Gah Punk!
Back in the day I found the name “cyberpunk” utterly cringeworthy. But William Gibson’s sprawl trilogy did do what punk did, which was to aesthetically critique socio-economic conditions through art. Gibson’s Reagonomic future seen through the eyes of those that it chews up and spits out is in its attitude recognisably punk.
Colourful Aesthetic Resistance Not Dreary Doctrinal Compliance
Steampunk has a BBC4-documentary bourgeois tweeness to it, but it’s important that the neccessary corrective to this doesn’t go too far in the other direction. Steampunk isnot and cannot be pre-or anti-industrial without becoming aesthetically and politically incoherent. Luddism is not the model. Rather in steampunk the technology of industry has gone out into society rather than sucking society into it. It adorns the individual rather than the individual adorning it. It is in the mapping from this fantasy to our peak oil techno-social reality that Steampunk’s critical value lies. Trying to make it more literally and doctirnally political would destroy that criticality.
Touched By The Hand Of…
Steampunk is a natural complement to Goth. Both are an ironic romantic stance using the aesthetic resources of historic iconography, whether haunted castles or satanic mills. Both involve dressing up and acting out without taking yourself too seriously. And both are an aesthetic resistance to the totalising schemes of society and its opponents. Like Adorno’s critical autonomy of art, youth culture is critical to the extent that it is not literally political. Goth and Steampunk exemplify this. Not Verne or Stoker, but Verne and Sotker!

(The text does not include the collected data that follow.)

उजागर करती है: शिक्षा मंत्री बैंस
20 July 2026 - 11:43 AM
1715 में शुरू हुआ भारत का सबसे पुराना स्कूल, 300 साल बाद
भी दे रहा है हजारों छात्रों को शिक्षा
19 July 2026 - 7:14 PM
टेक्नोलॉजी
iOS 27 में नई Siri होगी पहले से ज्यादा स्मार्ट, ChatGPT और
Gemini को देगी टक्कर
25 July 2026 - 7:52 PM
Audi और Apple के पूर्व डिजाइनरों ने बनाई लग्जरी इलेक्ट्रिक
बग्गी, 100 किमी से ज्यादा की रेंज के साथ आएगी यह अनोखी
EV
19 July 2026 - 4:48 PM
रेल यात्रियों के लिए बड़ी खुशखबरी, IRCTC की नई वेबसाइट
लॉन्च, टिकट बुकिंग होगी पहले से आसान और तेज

Beware The Seductive Aesthetics of Fascism
Some of the Dieselpunk blog posts and photos of costumes I’ve seen recently have started flirting with the aesthetics of mid-20th-century European design. One of the dangers of looking at that time and place from the outside is that people will homogenise it. Which given the division between free and totalitarian states that characterises the period would be a terrible mistake. The machinery and fashion of the fascist states were so aesthetically striking because of what they had to conceal ethically. Don’t make your boots too shiny.